I have no idea if this technical side of the process will add a little or a lot to the overall Doors programme. But the point is that we're getting our fingers `virtually'.

* * *
Conclusion: Some Brief Remarks on the Meaning of `Design' for Doors 3
Although some people use `design' as a noun -- to describe an object, a building, or a document -- design can also refer to the way our material affairs are organised, that is, to the processes by which products or services are created, distributed and used. This idea of design as process is about people, infrastructures, materials, energy, matter and information, as much as it is about things. From this view, it is also not just about professional designers. How we live -- how we organise our presence on the planet -- is a design activity that involves us all.

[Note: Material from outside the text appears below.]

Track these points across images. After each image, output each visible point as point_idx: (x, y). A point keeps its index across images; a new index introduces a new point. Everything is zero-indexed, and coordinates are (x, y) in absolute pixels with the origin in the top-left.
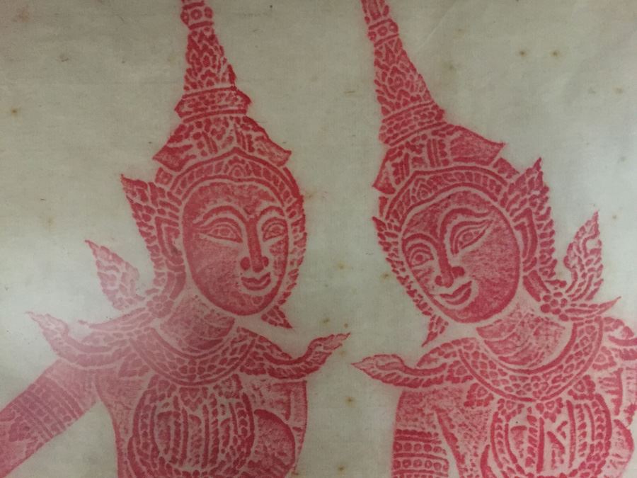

When we look at the principles of sustainability outlined by people like Paul Hawken, for example, `minimising the waste of matter and energy' or `reducing the movement and distribution of goods', or `using more people and less matter', we see that it is all involved with re-designing the systems that deliver us necessities -- food, clothing, shelter, mobility -- and the systems that deliver us information, culture and meaning.

This is not exactly what people usually mean by `Green design' or `eco-design.' Green design tends to be concerned with today's industry, or what they call `end-of-pipe work': re-designing existing products to be recyclable or less wasteful. This is important work, but `end-of-pipe' is only half the story when it comes to achieving sustainability. For that, we have to design completely new ways of living.

Nature is a very complex and interesting system. So is the Internet. So is the economy. So is the cell, the tree and the mind. We don't really know how they work. Mechanical metaphors don't work. None of these systems is a dysfunctional device that we can turn off or `mend'. Scientists have described them as complex, adaptive systems about which we should try and develop a kind of fractal consciousness, to think about the patterns of forces at play.

It's true that we will only reach Factor 20 if large numbers of people work together to an unprecedented degree. But an equal and opposite requirement is that individuals and small communities have the confidence that small, private acts can also make a difference; we may all be `in this together', but we will all contribute in different ways to a solution. Some of these ways will be driven by connectivity; others will not.

Peter Schwartz, an expert on scenario-making, explains that they provide a common vocabulary and an effective basis for communicating complex -- sometimes paradoxical - conditions and options.